All of these have some sort of emulator in the SDK that will let you develop things without having the hardware, but some are definitely easier to use than others.

They all have their advantages and disadvantages. For the Apple stuff you don't absolutely have to use their IDE, but for certain processes like packaging, it will be hard to do otherwise. The hardware is, as I'm sure you've noticed, not cheap.

For sheer knocking out of stuff out in a relatively short period of time, I think HP's (formerly Palm's) WebOS takes the cake. The underlying OS is Linux, but almost all of the apps (excluding those with critically time-sensitive code, which may not be as many as you'd expect) are written in Javascript. They even have a free IDE that runs completely inside a web browser. The tablet is due out next month but the phones have been out for 2 years now, and they're about as easy as it gets for developers. They're also quite friendly to hackers/developers in that HP just donated a server to the webos-internals group who have done most of the aftermarket kernel hacking for the WebOS phones to date. If you want to program closer to the metal there's also a "PDK" which lets you develop native-code plugins to support more real-time-ish things like games, DSP, etc.

RIM is playing catchup with the Blackberry tablet, and my take is that it's sort of an odd-man out right now. Developing for the Blackberry was annoying in my experience but they did security "right" to a degree that no other phone manufacturer has before or since. It's not clear how that will scale to tablets because their OS platform is getting long in the tooth. If they really do build the new one on Android, they're going to have to do a lot of work to harden it before it will be comparable to their handsets. (The phone API was ugly. There were third party apps but I wouldn't call it a joy to use.)
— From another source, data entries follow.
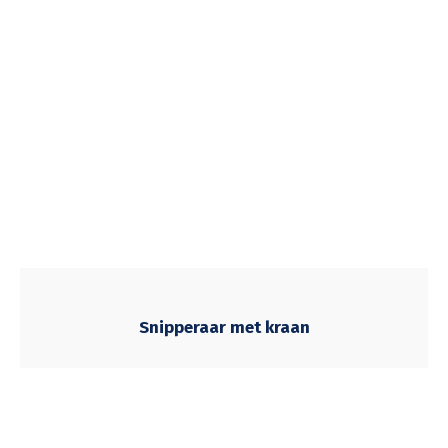
Snipperaar met kraan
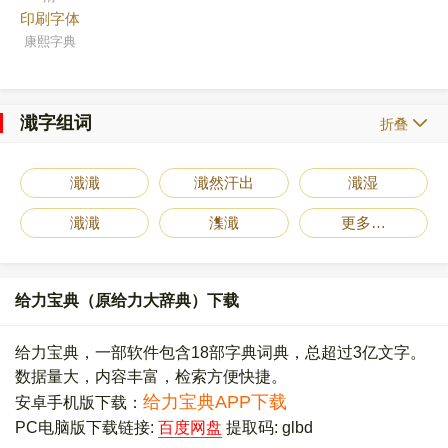
印刷字体
康熙字典
濈字组词
折叠
濈濈
濈然汗出
濈湿
濈濈
潗濈
更多…
给力宝典（原给力大辞典）下载
给力宝典，一部软件包含18部字典词典，总超过3亿文字。
数据量大，内容丰富，检索方便快捷。
给力宝典APP下载
安卓手机版下载：
PC电脑版下载链接:
百度网盘
提取码: glbd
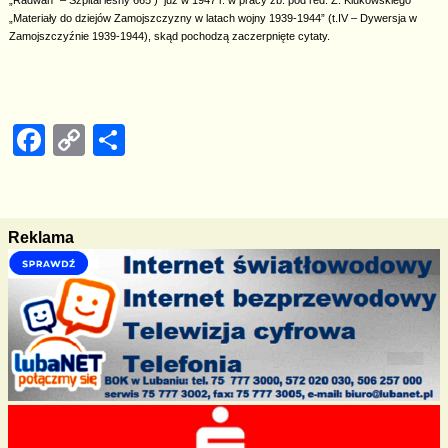
„Radwan” – Szpital leśny 665 ) już w 1947 r. w pracy zb. pod red. Z. Klukowskiego
„Materiały do dziejów Zamojszczyzny w latach wojny 1939-1944” (t.IV – Dywersja w
Zamojszczyźnie 1939-1944), skąd pochodzą zaczerpnięte cytaty.
F
C
S
a
o
h
c
p
ar
e
y
e
Reklama
b
Li
o
n
o
k
k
Android gives you a huge variety of hardware choices. If you don't mind a little tweaking one of the current favorites of budget-conscious hackers is the Barnes & Noble Nook Color. They're occasionally on sale quite cheap and with a little work there are Android distributions out there for it that will also preserve the native e-reader market functionality. It's not a superpowered CPU but it does the job as well or better than some of the general-purpose Android tablets out there.

There are also a pile on the market from Archos. Some have more horsepower than others.
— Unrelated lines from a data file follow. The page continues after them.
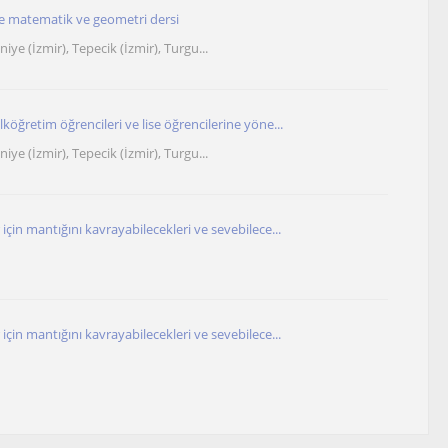
e matematik ve geometri dersi
niye (İzmir), Tepecik (İzmir), Turgu...
köğretim öğrencileri ve lise öğrencilerine yöne...
niye (İzmir), Tepecik (İzmir), Turgu...
için mantığını kavrayabilecekleri ve sevebilece...
için mantığını kavrayabilecekleri ve sevebilece...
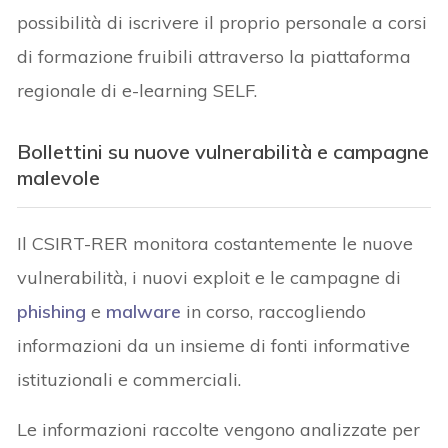
possibilità di iscrivere il proprio personale a corsi
di formazione fruibili attraverso la piattaforma
regionale di e-learning SELF.
Bollettini su nuove vulnerabilità e campagne
malevole
Il CSIRT-RER monitora costantemente le nuove
vulnerabilità, i nuovi exploit e le campagne di
phishing
e
malware
in corso, raccogliendo
informazioni da un insieme di fonti informative
istituzionali e commerciali.
Le informazioni raccolte vengono analizzate per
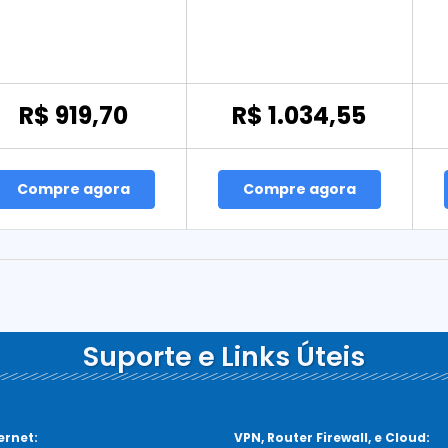
R$ 919,70
R$ 1.034,55
Compre agora
Compre agora
Suporte e Links Úteis
ernet:
VPN, Router Firewall, e Cloud:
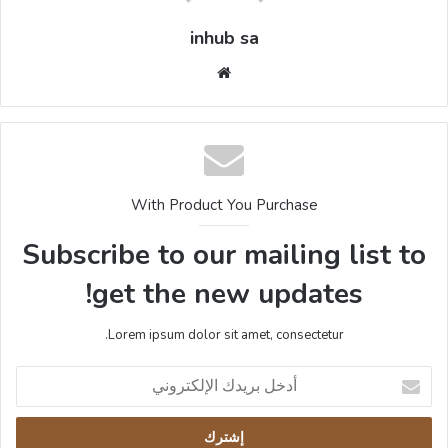
inhub sa
موقع
الويب
With Product You Purchase
Subscribe to our mailing list to
get the new updates!
Lorem ipsum dolor sit amet, consectetur.
أدخل
بريدك
الإلكتروني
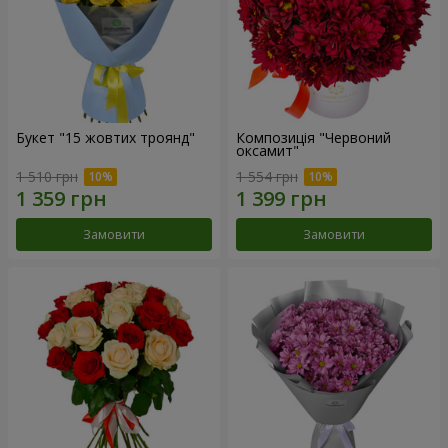
Букет "15 жовтих троянд"
Композиція "Червоний
оксамит"
1 510 грн
1 554 грн
Замовити
Замовити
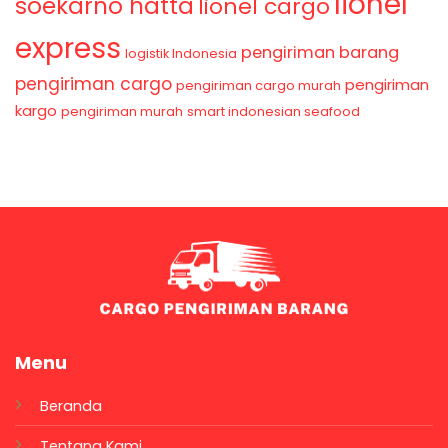
lionel
soekarno hatta
lionel cargo
express
pengiriman barang
logistik Indonesia
pengiriman cargo
pengiriman
pengiriman cargo murah
kargo
pengiriman murah
smart indonesian seafood
Menu
Beranda
Tentang Kami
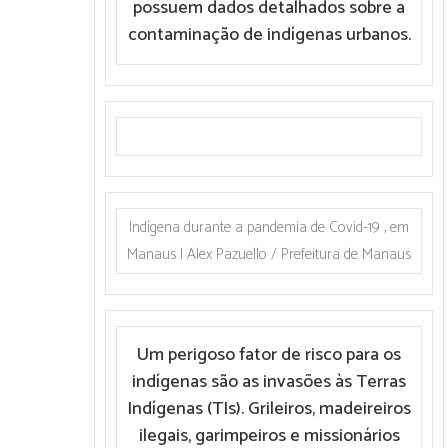
possuem dados detalhados sobre a
contaminação de indígenas urbanos.
Indígena durante a pandemia de Covid-19 , em
Manaus | Alex Pazuello / Prefeitura de Manaus
Um perigoso fator de risco para os
indígenas são as invasões às Terras
Indígenas (TIs). Grileiros, madeireiros
ilegais, garimpeiros e missionários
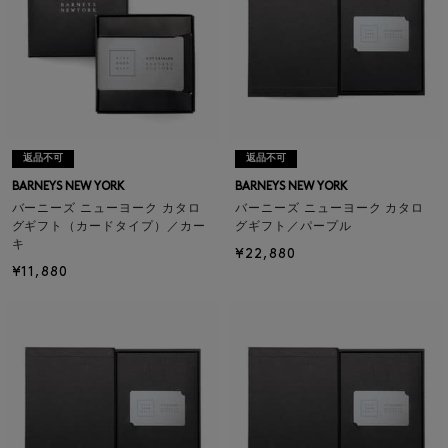
返品不可
返品不可
BARNEYS NEW YORK
BARNEYS NEW YORK
バーニーズ ニューヨーク カタロ
バーニーズ ニューヨーク カタロ
グギフト（カードタイプ）／カー
グギフト／パープル
キ
¥22,880
¥11,880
I've played a number of these. If you want something with a built-in WWAN (cellular modem) the Samsung Galaxy Tab is serviceable but again not a flamethrower of a CPU and available from Sprint, Verizon, AT&T and T-Mobile. It's not a bad all-around tablet even out of the box and the 7" form factor is nice in that it fits into a pocket. I also discovered one just this weekend at Best Buy from Intuos (Huawei) which has both WiFi and a SIM card slot without having to make any mobile provider signup obligation.

I am currently doing some Android stuff for a client, and I'm not terribly impressed with the maturity of the codebase. It does a lot of things well, but Google admits that the previous versions which have been pressed into use (quite serviceably) for tablets were really written for phones. The new version of the SDK/OS (Gingerbread) optimized for tablets has only been released to OEMs so far and there's a bit of a palace uprising among the developers who have been used to receiving code drops early and often. Right now, Motorola is one of the only shops that has it, but that's expected to change shortly. Google said they had some more fixes to make before they feel comfortable releasing the rewrite.

In terms of Android tablets, the Velocity Cruz has a bad rap for being quite underpowered. Some of the older Archos tablets (before the 5's in particular) are also underpowered. There's a huge influx of cheap Chinese ones as well, and many of them are really weak CPU-wise, though I'm sure there are some bargains if one reads the reviews.

I hope that helps a little. --Bob S."